The Aging and Disability Resource Center (ADRC) received an e-mail from a LifeTime Resources employee asking if we have ever heard of a particular medical equipment company and wondering if her 78-year-old family member, Joe Smith, was a victim of Medicare fraud. As the contact person for the agency’s Senior Medicare Patrol (SMP), the I&A Supervisor, Diana, reached out to Joe to discuss the details of the case and report findings to the officials, as appropriate.
Diana called Joe the same day to get more information and find out what happened in regards to him receiving a back brace in the mail. Joe reported that he received a call from a medical equipment company about two weeks prior and they asked him if he had arthritis and he said, “yes”. Then, they asked Joe where his arthritis was located, to which he responded, “back”. The medical equipment company asked if they could send Joe a back brace and Joe said “no,” he didn’t want a back brace. The next thing Joe knew, he was receiving a back brace in the mail 2 weeks after the phone call. Joe said he did not give the caller his Medicare number, social security number, or any other personal information. Joe’s wife said the package came with 6 pages of packing lists and included an order confirmation sheet, Rights and Responsibilities, Return Policy, etc. Diana advised Joe and his wife that LifeTime Resources would report the details to the state’s SMP and to be on the lookout for a call from them in the near future. Additionally, Joe and Diana discussed a few tips for avoiding scams in the future, such as screening phone calls that are not from a recognizable number.
Diana called the SMP Program Director the same day and gave her Joe’s name and phone number. The Program Director said she would take it from there and thanked us for reporting it. The SMP Program Director called Joe the very next day to investigate what happened. It turned out that the medical equipment company billed Medicare $1,375 for the back brace and Medicare paid $983 to the medical equipment company. Medicare is issuing Joe a new Medicare card to prevent this from happening again, and SMP will report this to the Administration for Community Living and the Department of Justice for the claim for the back brace to be rectified.
Emily is 86 years old, living in her own home in the Dillsboro area. For the past year or so she has been a regular participant at the Senior Nutrition Activity Center (SNAC) at Dillsboro Village Apartments, but also wanted to find a safe way to get some exercise. She was in luck, as the property manager at Dillsboro Village Apartments manages the Walk With Ease program.
Although the most recent program had ended, there were several individuals that wanted to keep walking and had formed a walking group. The Property Manager urged Emily to join. Emily decided that she would and joined the Property Manager and a few others for a walk a few times per week. At first, Emily could only walk 10 minutes at a time, but was making progress when the Covid-19 pandemic hit. Group walks were canceled for the foreseeable future but that didn’t break Emily’s stride. During the pandemic, Emily and her granddaughter would go to the Dillsboro Park and walk around the trail, which allowed Emily to build up her strength and stamina to the point where she could walk a full mile!

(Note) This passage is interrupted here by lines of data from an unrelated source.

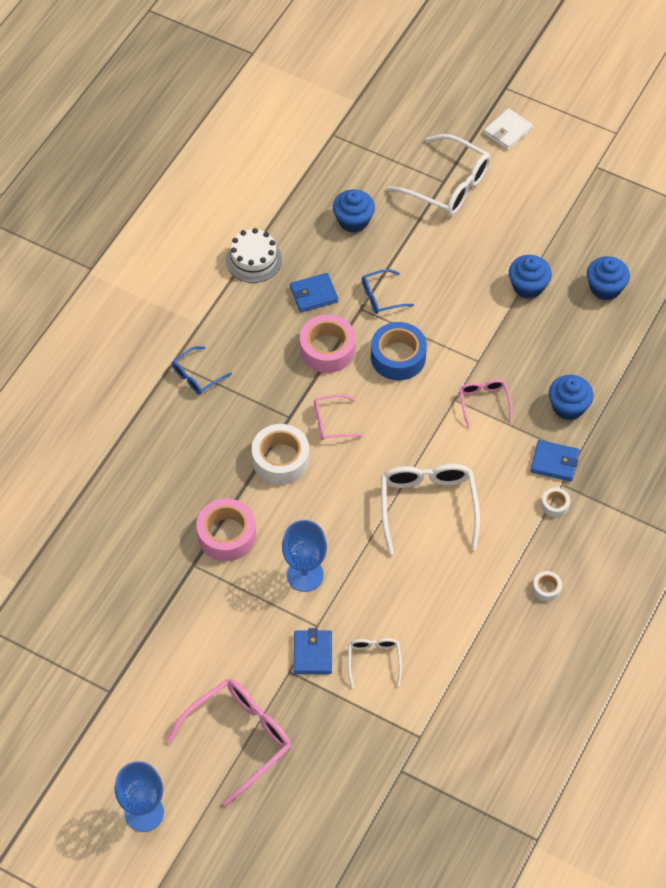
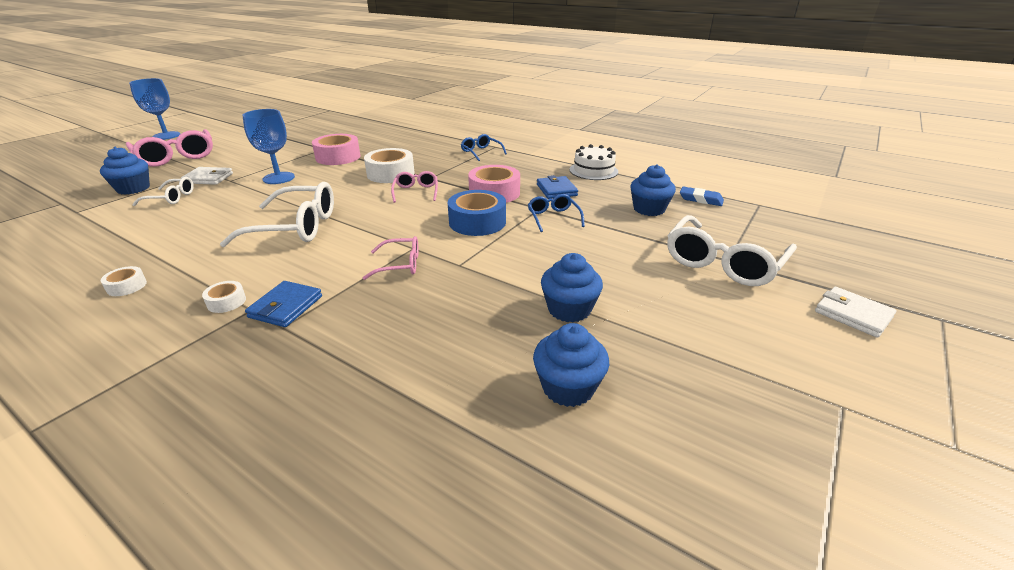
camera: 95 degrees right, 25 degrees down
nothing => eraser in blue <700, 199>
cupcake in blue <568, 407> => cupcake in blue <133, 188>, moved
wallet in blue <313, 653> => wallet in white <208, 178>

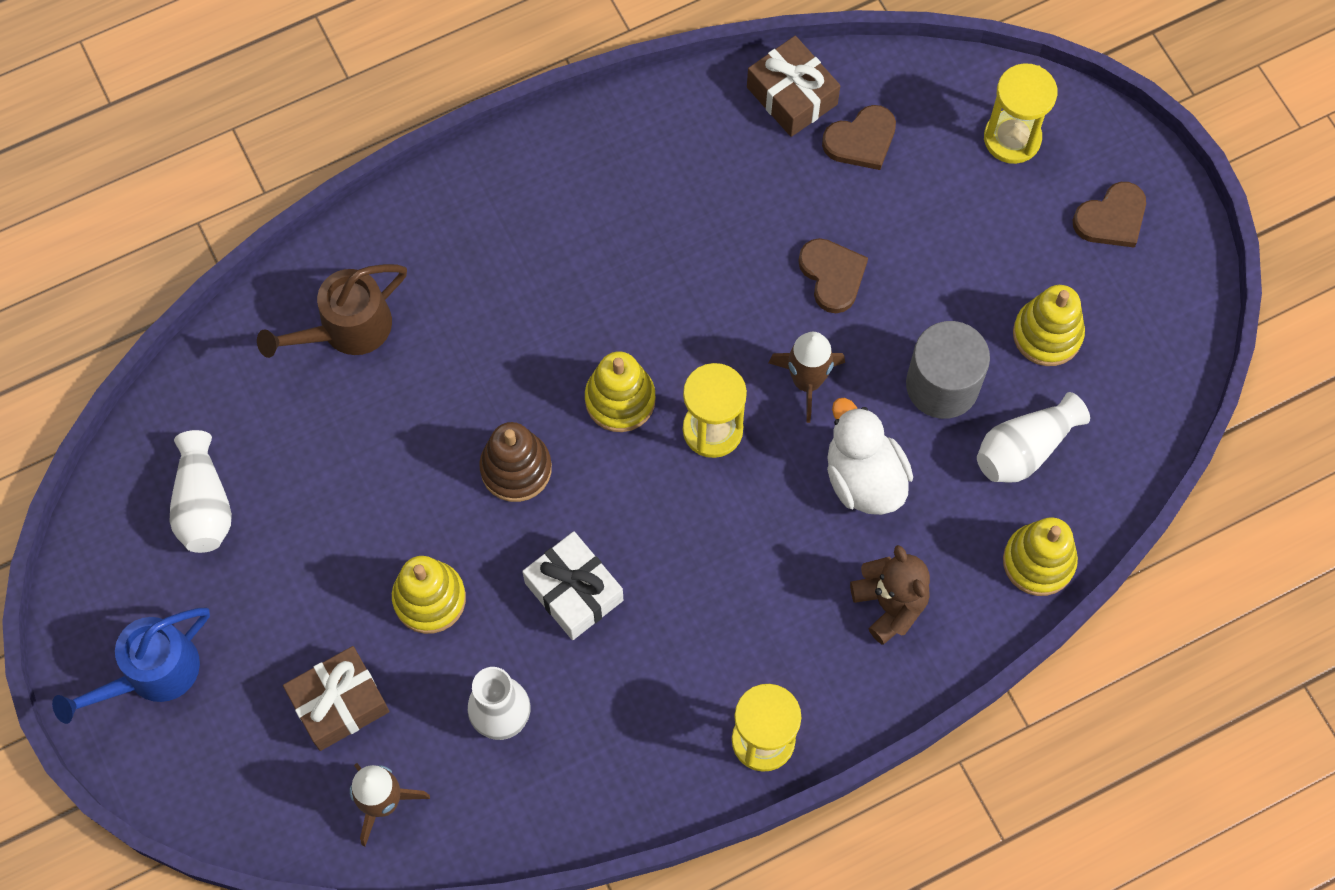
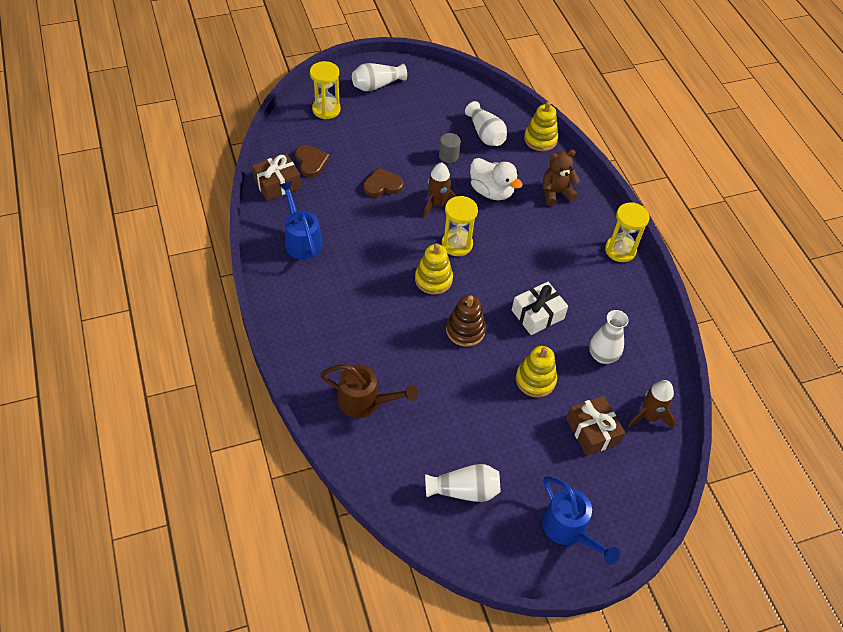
camera: 85 degrees left, 15 degrees down
stacking toy in yellow <1047, 334> => nothing
nothing => watering can in blue <301, 240>
heart in brown <1111, 218> => vase in white <377, 85>
watering can in brown <346, 330> => watering can in brown <365, 402>, 45 degrees counterclockwise
duck in white <864, 478> => duck in white <491, 191>, 120 degrees counterclockwise
cylinder in grey <942, 385> => cylinder in grey <448, 156>, x0.57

This past fall, we were able to have a socially distanced Arthritis Foundation Walk With Ease Program outside at Dillsboro Village Apartments. The Walk with Ease program allows people who suffer from arthritis and other ailments an opportunity to be active and learn techniques that may decrease pain and stiffness brought on by arthritis and other chronic ailments. Emily was able to participate in the program and continues to remain actively involved with the walking group outside of the program when possible. She is proud of her accomplishments and hopes to remain independent longer as a result of her efforts.